* **What the task requires**: Look below. Copy each line that has "above" in it.

(Collected data)
- Opening Delimiter -

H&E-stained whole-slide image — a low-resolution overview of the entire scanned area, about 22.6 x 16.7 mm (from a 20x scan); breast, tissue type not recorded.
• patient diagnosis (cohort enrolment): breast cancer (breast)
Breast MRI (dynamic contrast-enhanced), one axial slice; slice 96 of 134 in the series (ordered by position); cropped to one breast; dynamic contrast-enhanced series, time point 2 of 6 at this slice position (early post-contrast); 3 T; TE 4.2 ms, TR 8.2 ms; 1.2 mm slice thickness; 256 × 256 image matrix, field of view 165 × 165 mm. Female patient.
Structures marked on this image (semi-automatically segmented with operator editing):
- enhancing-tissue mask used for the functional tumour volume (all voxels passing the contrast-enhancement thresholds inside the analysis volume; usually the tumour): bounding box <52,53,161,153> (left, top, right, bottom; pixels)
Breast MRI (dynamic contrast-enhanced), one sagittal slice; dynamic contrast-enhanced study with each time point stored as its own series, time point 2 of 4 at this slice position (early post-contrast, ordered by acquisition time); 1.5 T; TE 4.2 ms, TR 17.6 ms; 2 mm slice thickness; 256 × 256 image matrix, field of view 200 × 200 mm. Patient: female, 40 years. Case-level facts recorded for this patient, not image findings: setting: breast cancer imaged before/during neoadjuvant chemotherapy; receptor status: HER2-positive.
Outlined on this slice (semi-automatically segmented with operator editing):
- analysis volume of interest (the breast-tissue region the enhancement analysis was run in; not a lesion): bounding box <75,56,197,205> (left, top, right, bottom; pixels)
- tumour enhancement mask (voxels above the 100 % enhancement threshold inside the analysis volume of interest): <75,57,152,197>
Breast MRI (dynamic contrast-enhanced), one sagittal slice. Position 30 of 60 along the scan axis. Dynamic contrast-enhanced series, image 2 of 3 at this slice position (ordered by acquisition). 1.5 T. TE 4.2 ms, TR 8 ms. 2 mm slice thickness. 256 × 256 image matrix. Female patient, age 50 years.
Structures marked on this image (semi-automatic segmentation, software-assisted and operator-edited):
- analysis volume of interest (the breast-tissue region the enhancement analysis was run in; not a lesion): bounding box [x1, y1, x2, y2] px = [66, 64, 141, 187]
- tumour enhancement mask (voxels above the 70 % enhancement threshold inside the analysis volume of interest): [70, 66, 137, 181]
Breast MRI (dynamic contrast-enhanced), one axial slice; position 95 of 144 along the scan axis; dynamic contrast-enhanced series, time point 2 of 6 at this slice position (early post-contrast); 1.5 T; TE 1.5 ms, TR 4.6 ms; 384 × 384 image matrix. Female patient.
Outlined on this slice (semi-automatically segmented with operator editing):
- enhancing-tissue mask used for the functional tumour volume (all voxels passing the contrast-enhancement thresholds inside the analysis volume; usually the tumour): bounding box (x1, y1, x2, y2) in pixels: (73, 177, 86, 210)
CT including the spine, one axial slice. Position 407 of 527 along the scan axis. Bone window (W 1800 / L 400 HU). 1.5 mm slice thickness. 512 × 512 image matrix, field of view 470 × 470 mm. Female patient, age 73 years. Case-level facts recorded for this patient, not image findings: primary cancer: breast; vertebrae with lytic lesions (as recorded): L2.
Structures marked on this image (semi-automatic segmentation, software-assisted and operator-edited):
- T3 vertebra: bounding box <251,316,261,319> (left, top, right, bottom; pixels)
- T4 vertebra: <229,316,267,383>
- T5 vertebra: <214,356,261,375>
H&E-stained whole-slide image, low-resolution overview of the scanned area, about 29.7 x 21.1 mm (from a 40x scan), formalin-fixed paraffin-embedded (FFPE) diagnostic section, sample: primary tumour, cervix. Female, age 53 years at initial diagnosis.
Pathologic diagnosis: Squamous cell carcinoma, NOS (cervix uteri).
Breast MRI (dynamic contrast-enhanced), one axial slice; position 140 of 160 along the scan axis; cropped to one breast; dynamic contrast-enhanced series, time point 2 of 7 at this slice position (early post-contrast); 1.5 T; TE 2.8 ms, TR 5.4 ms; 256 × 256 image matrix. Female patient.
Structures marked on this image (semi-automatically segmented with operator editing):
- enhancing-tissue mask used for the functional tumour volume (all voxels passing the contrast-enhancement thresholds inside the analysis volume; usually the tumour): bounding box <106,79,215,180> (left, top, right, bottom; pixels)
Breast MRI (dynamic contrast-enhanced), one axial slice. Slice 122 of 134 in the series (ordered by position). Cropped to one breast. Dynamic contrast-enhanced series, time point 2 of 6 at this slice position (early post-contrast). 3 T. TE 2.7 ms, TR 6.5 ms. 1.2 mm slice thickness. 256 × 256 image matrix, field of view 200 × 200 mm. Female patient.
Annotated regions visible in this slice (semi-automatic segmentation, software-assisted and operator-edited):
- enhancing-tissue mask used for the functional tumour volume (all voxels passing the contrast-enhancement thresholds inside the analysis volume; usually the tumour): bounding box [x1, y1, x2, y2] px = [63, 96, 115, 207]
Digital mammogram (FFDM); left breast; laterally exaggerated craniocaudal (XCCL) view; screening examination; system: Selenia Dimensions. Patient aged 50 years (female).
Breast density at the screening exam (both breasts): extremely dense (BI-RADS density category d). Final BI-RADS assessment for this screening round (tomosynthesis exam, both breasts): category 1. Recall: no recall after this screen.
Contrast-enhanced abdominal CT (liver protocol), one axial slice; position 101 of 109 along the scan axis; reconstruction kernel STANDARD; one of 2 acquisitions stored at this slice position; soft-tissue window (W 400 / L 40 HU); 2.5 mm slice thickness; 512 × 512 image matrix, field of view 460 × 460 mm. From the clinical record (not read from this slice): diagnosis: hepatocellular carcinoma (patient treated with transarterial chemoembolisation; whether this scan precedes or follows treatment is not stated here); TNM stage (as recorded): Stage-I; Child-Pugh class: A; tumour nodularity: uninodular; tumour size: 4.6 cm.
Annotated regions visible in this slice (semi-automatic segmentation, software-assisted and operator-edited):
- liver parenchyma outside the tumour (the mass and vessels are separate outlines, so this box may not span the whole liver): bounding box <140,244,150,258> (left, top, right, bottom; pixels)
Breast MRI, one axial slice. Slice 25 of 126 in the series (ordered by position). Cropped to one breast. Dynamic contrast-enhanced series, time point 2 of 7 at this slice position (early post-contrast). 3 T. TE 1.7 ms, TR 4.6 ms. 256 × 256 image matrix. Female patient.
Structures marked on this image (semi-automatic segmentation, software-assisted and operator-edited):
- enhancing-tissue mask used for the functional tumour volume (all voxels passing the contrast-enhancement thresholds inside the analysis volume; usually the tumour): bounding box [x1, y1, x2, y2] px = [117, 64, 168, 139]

- Closing Delimiter -

* **Solved problem**:
- tumour enhancement mask (voxels above the 100 % enhancement threshold inside the analysis volume of interest): <75,57,152,197>
- tumour enhancement mask (voxels above the 70 % enhancement threshold inside the analysis volume of interest): [70, 66, 137, 181]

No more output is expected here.